▶ Work item
Reproduce each of the following items word for word, changing nothing.

** Opening Input data block **

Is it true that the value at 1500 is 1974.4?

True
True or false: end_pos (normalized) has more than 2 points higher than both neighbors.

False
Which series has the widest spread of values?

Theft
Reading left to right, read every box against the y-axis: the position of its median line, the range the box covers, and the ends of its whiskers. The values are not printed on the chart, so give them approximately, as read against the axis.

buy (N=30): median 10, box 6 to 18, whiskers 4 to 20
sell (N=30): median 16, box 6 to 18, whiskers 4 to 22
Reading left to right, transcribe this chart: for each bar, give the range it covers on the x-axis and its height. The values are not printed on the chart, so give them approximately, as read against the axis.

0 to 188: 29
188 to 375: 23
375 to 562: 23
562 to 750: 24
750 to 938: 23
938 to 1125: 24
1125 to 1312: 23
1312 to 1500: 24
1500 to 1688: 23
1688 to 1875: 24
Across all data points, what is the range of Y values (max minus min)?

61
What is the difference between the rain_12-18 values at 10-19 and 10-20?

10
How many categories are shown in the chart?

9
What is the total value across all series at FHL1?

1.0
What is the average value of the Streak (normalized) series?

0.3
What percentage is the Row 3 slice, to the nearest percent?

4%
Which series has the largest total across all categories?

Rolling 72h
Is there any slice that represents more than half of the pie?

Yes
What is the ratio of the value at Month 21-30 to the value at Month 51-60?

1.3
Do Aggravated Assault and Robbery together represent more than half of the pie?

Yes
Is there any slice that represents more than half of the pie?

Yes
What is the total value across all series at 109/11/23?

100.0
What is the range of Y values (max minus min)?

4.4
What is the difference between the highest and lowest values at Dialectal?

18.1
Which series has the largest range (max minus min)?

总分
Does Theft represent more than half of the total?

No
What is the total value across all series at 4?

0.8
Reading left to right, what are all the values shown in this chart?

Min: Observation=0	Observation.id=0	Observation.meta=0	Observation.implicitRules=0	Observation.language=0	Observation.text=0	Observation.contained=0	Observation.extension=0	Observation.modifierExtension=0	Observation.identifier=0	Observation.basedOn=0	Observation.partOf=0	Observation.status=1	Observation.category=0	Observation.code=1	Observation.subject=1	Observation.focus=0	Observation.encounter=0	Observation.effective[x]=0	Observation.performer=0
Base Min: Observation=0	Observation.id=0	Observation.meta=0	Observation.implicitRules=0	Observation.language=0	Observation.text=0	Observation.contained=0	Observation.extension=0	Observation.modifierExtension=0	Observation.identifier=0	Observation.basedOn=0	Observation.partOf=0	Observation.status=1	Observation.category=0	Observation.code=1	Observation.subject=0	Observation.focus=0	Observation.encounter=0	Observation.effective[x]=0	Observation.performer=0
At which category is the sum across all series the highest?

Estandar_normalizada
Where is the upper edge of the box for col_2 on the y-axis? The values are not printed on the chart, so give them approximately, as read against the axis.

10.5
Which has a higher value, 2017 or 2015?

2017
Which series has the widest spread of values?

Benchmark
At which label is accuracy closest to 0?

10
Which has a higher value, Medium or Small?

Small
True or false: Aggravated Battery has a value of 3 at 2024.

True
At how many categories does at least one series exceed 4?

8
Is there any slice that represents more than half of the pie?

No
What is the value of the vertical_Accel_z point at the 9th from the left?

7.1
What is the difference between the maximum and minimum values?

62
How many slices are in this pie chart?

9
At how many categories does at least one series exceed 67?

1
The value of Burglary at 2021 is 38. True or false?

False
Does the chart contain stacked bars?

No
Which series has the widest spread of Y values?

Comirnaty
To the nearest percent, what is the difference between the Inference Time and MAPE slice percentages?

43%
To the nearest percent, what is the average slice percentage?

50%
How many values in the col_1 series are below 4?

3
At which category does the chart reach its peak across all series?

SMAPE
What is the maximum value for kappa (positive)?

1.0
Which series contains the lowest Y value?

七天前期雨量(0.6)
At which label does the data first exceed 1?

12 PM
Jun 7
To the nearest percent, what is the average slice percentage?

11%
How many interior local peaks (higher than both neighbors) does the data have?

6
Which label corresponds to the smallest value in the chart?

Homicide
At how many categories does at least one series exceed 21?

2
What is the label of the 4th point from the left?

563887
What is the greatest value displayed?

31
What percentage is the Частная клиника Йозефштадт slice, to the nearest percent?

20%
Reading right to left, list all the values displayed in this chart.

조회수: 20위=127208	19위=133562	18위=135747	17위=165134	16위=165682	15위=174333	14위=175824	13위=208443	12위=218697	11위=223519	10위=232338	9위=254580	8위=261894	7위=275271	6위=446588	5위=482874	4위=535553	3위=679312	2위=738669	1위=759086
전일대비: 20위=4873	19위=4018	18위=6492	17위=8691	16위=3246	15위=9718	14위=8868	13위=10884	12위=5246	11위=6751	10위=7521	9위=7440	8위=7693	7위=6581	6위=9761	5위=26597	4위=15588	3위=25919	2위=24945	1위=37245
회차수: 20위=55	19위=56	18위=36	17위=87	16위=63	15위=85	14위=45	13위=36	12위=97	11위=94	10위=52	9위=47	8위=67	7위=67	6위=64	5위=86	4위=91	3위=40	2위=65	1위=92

** Closing Input data block **

▶ Your solution
Is it true that the value at 1500 is 1974.4?

True
True or false: end_pos (normalized) has more than 2 points higher than both neighbors.

False
Which series has the widest spread of values?

Theft
Reading left to right, read every box against the y-axis: the position of its median line, the range the box covers, and the ends of its whiskers. The values are not printed on the chart, so give them approximately, as read against the axis.

buy (N=30): median 10, box 6 to 18, whiskers 4 to 20
sell (N=30): median 16, box 6 to 18, whiskers 4 to 22
Reading left to right, transcribe this chart: for each bar, give the range it covers on the x-axis and its height. The values are not printed on the chart, so give them approximately, as read against the axis.

0 to 188: 29
188 to 375: 23
375 to 562: 23
562 to 750: 24
750 to 938: 23
938 to 1125: 24
1125 to 1312: 23
1312 to 1500: 24
1500 to 1688: 23
1688 to 1875: 24
Across all data points, what is the range of Y values (max minus min)?

61
What is the difference between the rain_12-18 values at 10-19 and 10-20?

10
How many categories are shown in the chart?

9
What is the total value across all series at FHL1?

1.0
What is the average value of the Streak (normalized) series?

0.3
What percentage is the Row 3 slice, to the nearest percent?

4%
Which series has the largest total across all categories?

Rolling 72h
Is there any slice that represents more than half of the pie?

Yes
What is the ratio of the value at Month 21-30 to the value at Month 51-60?

1.3
Do Aggravated Assault and Robbery together represent more than half of the pie?

Yes
Is there any slice that represents more than half of the pie?

Yes
What is the total value across all series at 109/11/23?

100.0
What is the range of Y values (max minus min)?

4.4
What is the difference between the highest and lowest values at Dialectal?

18.1
Which series has the largest range (max minus min)?

总分
Does Theft represent more than half of the total?

No
What is the total value across all series at 4?

0.8
Reading left to right, what are all the values shown in this chart?

Min: Observation=0	Observation.id=0	Observation.meta=0	Observation.implicitRules=0	Observation.language=0	Observation.text=0	Observation.contained=0	Observation.extension=0	Observation.modifierExtension=0	Observation.identifier=0	Observation.basedOn=0	Observation.partOf=0	Observation.status=1	Observation.category=0	Observation.code=1	Observation.subject=1	Observation.focus=0	Observation.encounter=0	Observation.effective[x]=0	Observation.performer=0
Base Min: Observation=0	Observation.id=0	Observation.meta=0	Observation.implicitRules=0	Observation.language=0	Observation.text=0	Observation.contained=0	Observation.extension=0	Observation.modifierExtension=0	Observation.identifier=0	Observation.basedOn=0	Observation.partOf=0	Observation.status=1	Observation.category=0	Observation.code=1	Observation.subject=0	Observation.focus=0	Observation.encounter=0	Observation.effective[x]=0	Observation.performer=0
At which category is the sum across all series the highest?

Estandar_normalizada
Where is the upper edge of the box for col_2 on the y-axis? The values are not printed on the chart, so give them approximately, as read against the axis.

10.5
Which has a higher value, 2017 or 2015?

2017
Which series has the widest spread of values?

Benchmark
At which label is accuracy closest to 0?

10
Which has a higher value, Medium or Small?

Small
True or false: Aggravated Battery has a value of 3 at 2024.

True
At how many categories does at least one series exceed 4?

8
Is there any slice that represents more than half of the pie?

No
What is the value of the vertical_Accel_z point at the 9th from the left?

7.1
What is the difference between the maximum and minimum values?

62
How many slices are in this pie chart?

9
At how many categories does at least one series exceed 67?

1
The value of Burglary at 2021 is 38. True or false?

False
Does the chart contain stacked bars?

No
Which series has the widest spread of Y values?

Comirnaty
To the nearest percent, what is the difference between the Inference Time and MAPE slice percentages?

43%
To the nearest percent, what is the average slice percentage?

50%
How many values in the col_1 series are below 4?

3
At which category does the chart reach its peak across all series?

SMAPE
What is the maximum value for kappa (positive)?

1.0
Which series contains the lowest Y value?

七天前期雨量(0.6)
At which label does the data first exceed 1?

12 PM
Jun 7
To the nearest percent, what is the average slice percentage?

11%
How many interior local peaks (higher than both neighbors) does the data have?

6
Which label corresponds to the smallest value in the chart?

Homicide
At how many categories does at least one series exceed 21?

2
What is the label of the 4th point from the left?

563887
What is the greatest value displayed?

31
What percentage is the Частная клиника Йозефштадт slice, to the nearest percent?

20%
Reading right to left, list all the values displayed in this chart.

조회수: 20위=127208	19위=133562	18위=135747	17위=165134	16위=165682	15위=174333	14위=175824	13위=208443	12위=218697	11위=223519	10위=232338	9위=254580	8위=261894	7위=275271	6위=446588	5위=482874	4위=535553	3위=679312	2위=738669	1위=759086
전일대비: 20위=4873	19위=4018	18위=6492	17위=8691	16위=3246	15위=9718	14위=8868	13위=10884	12위=5246	11위=6751	10위=7521	9위=7440	8위=7693	7위=6581	6위=9761	5위=26597	4위=15588	3위=25919	2위=24945	1위=37245
회차수: 20위=55	19위=56	18위=36	17위=87	16위=63	15위=85	14위=45	13위=36	12위=97	11위=94	10위=52	9위=47	8위=67	7위=67	6위=64	5위=86	4위=91	3위=40	2위=65	1위=92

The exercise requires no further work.